The cult of Dionysus (Ephesians 5)

Bilderesultat for dionysus greek god of wine

The cult of Dionysus, the god of wine, also called Bacchus, appears to have emigrated from Asia to ancient Greece. Dionysus worship was notorious for its unrestrained, orgiastic character, involving wine, music, dance and sex (although festivals officially sanctioned bt Greek cities tended to downplay some of the wilder elements).

Euripides, the ancient Greek playwright, included a memorable account of Dionysus worship in his play Bacchae. This play highlights the efforts of Pentheus, king of Thebes, to stifle Dionysus worship in his city. At the end of the play, frenzied female devotees of Dionysus (a group that included Pentheus’ mother) tore the unfortunate king limb from limb.

The cult remained popular throughout the Hellenistic aga. Although suppressed in Rome during the second century B.C., Dionysus worship experienced a resurgence, becoming an authorized religion of the Roman empire. Outsiders sometimes confused Jewish worship with that of Dionysus, possibly for the following reasons:

  • Prior to the Jewish Maccabean revolt, which began in 167 B.C, Greek overlords forced their Jewish slaves to participate in Dionysus worship (see 2 Maccabees 6:7). Observers may have believed that these Jews had become involved in the Dionysus cult voluntarily.
  • Jewish society used symbols also associated with Dionysus worship (such as the vine leaf, gape cluster and cup).
  • Ecstatic worshippers of Dionysus often shouted out meaningless exclamations, Euoe Saboe! This could have been confused with the Jewish term for God, Yahweh Sabbath, which was sometimes pronounced Iao Sabaoth.

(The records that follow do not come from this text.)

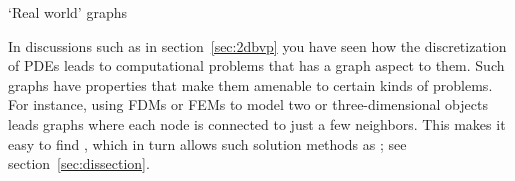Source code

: \begin{comment}
\Level 1 {Sample implementation}

We assume that we have types \lstinline{vectorvalue} and \lstinline{matrixvalue}:
\begin{itemize}
\item
  vector values can take on a numerical value, or have a exceptional
  value \lstinline{undefined};
\item matrix values are \lstinline{empty}/\lstinline{filled}
  for \indextermsub{unweighted}{graph}s,
  or any numerical value for \indextermsub{weighted}{graph}s.
\end{itemize}

The most important part of the code is the matrix-vector multiplication;
we give the left multiplication since that is most common in graph computations.
%
\cxxverbatimsnippet{graphmultiply}
%
The multiplication routine takes two function pointers:
\begin{itemize}
\item a multiplication function for vector and matrix elements; and
\item an addition function for performing a reduction on vector elements.
\end{itemize}

We demonstrate this with two simple examples.
First we do a single matrix-vector multiplication,
with a matrix that connects each node to its successor
modulo the matrix size:
\[ m_{ij} = \delta_{i+1,j} \]
We apply this to a vector corresponding to a single vertex:
%
\snippetwithoutput{graphshift}{code/graph}{graph1}

In the second example we take the same matrix,
but now compute the single-source shortest path to each node.
This makes the multiplication and addition routines
marginally more complex:
%
\cxxverbatimsnippet{graphpathmultadd}

We now apply the matrix-vector multiplication
until we have found the distance to each vertex:
%
\snippetwithoutput{graphdistloop}{code/graph}{graph2}
\end{comment}

 {`Real world' graphs}

In discussions such as in section~\ref{sec:2dbvp} you have seen how
the discretization of \acp{PDE} leads to computational problems that
has a graph aspect to them. Such graphs have properties that make them
amenable to certain kinds of problems.
%
For instance, using \acp{FDM} or \acp{FEM} to model two or
three-dimensional objects leads graphs where each node is connected to
just a few neighbors. This makes it easy to find
, which in turn allows such solution methods as
; see section~\ref{sec:dissection}.

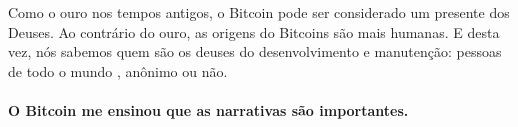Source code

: Como o ouro nos tempos antigos, o Bitcoin pode ser considerado um presente dos
Deuses. Ao contrário do ouro, as origens do Bitcoins são mais humanas. E desta vez, nós
sabemos quem são os deuses do desenvolvimento e manutenção: pessoas de todo o mundo
, anônimo ou não.

\paragraph{O Bitcoin me ensinou que as narrativas são importantes.}

%
%
%
%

Dionysian drunkenness was more than mere self-indulgence; it was a counterfeit spirituality. In the frezied and ecstatic Dionysiac rituals, intoxication with wine was equated with being filled with the spirit of Dionysus. Some of the new believers in Asia Minor were probably carrying this form of worship with them into the church by associating wine with the filling of the Holy Spirit. Paul did not want anyone to confuse a drunken frenzy with the power of the Spirit. He repudiated this notion by denouncing drunkenness and associating Spirit filling with other activities.